Although a smaller tilt angle (e.g. 40^o) generates less aberrations and allows for a better PSF correction [5], we decided to use a 45^o tilt in order to achieve symmetry between the two arms, necessary for multi-view imaging. We also dispensed with the pre-compensating cylindrical lens. Performing correction with a reflective element (DM) does not introduce chromatic aberrations and allows using it for multiple fluorophores and excitation lasers for simultaneous multi-color imaging. The measured thickness of the excitation laser beam is further from the diffraction limit than the corresponding detection PSF, which requires further study.

The problem of open-top imaging through a 45^o tilted glass/polymer window was recently addressed by [6] with a solid immersion lens, refractive index matching and multi-immersion objective design. Our method provides a more aberrated PSF in each view and a smaller field of view, but higher magnification, higher spatial resolution and it is compatible with live, dual-view imaging. The two methods solve the tilted glass problem in different application niches, and therefore complement each other. Besides the demonstrated compatibility with microfluidics, our design opens possibilities of dual-view light-sheet imaging of live samples in glass-bottom dishes and multi-well plates.

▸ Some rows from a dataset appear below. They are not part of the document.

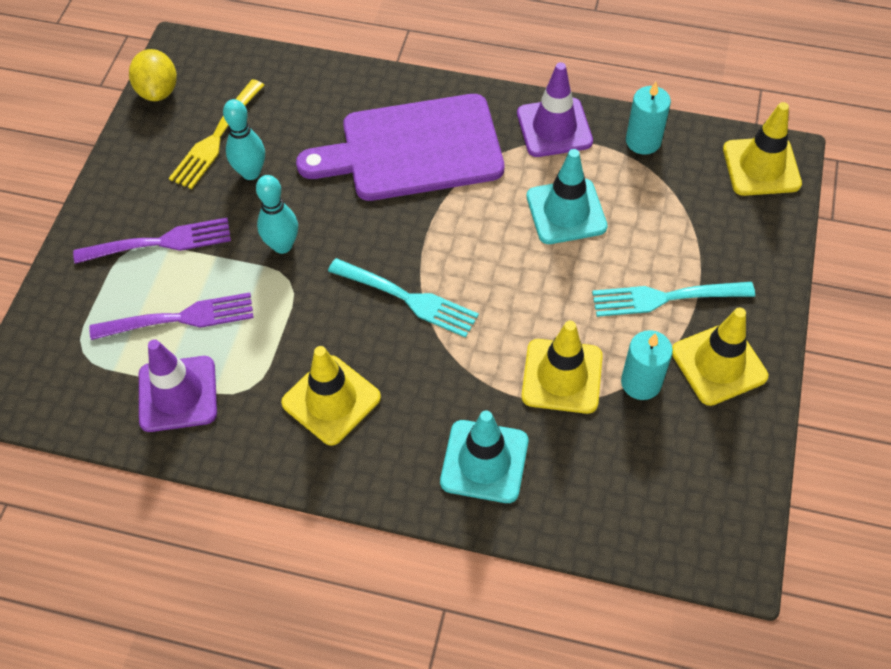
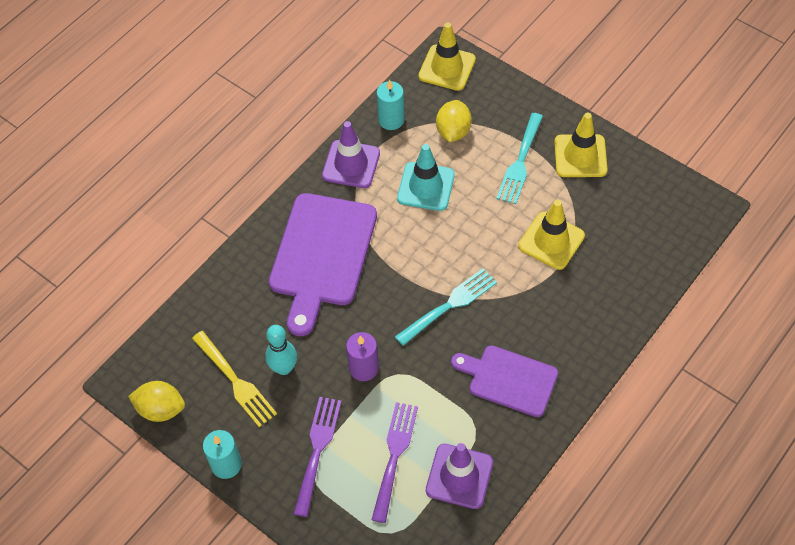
camera: 65 degrees left, 0 degrees up
turquoise bowling pin [256,175,298,254] -> purple candle [346,332,379,381]
yellow traffic cone [281,346,381,446] -> purple cutting board [451,345,558,417]
turquoise traffic cone [440,410,528,503] -> none
turquoise candle [621,330,673,400] -> turquoise candle moved to [203,430,242,479]
none -> yellow lemon [436,100,472,142]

Another approach to the problem of light-sheet imaging through glass uses a single objective for both excitation and detection [7–10]. Recent implementations achieve spatial resolution that matches high-NA spinning disk confocal imaging [8], and multi-view imaging via beam inversion by two additional galvo mirrors [11]. The latter, however, has non-orthogonal PSFs from the two views, which is likely to reduce the improvement of z-resolution from multi-view fusion. These systems require samples which have refractive index close to the imaging medium. Our AO approach has additional flexibility to correct some sample-induced aberrations: variations of RI which are stratified along the plane of the coverslip (e.g. thick live samples with skin, cuticle, or layers of tissues, either static or changing over time) could be treated the same way as aberrations caused by the coverslip, so they will be corrected by our system in both views simultaneously.

In our experiments, fluorescence collected by the objective that generates the light-sheet was usually discarded, because these images contain a max-projection of the sample along the illumination axis, which is uncommon in light-sheet microscopy. We used this view only for visualization of the laser beam cross-section (Fig. 5). However, this view can be used for other purposes: 3D tracking of particles, or simultaneous light-sheet imaging in a second color channel. The latter can be achieved, for example, by generating a light sheet alternatively in 488 nm, right arm, and 561nm, left arm, during a single camera exposure, and splitting the dual-view images by color using a second camera or an image splitter.

The optical symmetry of our system provides several unique properties that are relevant outside of these particular applications. Images from the two objectives are spatially separated on the camera chip, while their conjugate (Fourier) planes occupy the same spatial region (where we place the DM), and their phases differ only by tilt. This allows simultaneous correction of aberrations, or generation of custom excitation beams, in two arms using a single AO element.

Finally, the knife-edge mirror beam splitter we propose allows sharing camera, laser, and galvo scanner between the two arms, thus significantly reducing the cost of multi-view light-sheet microscopes.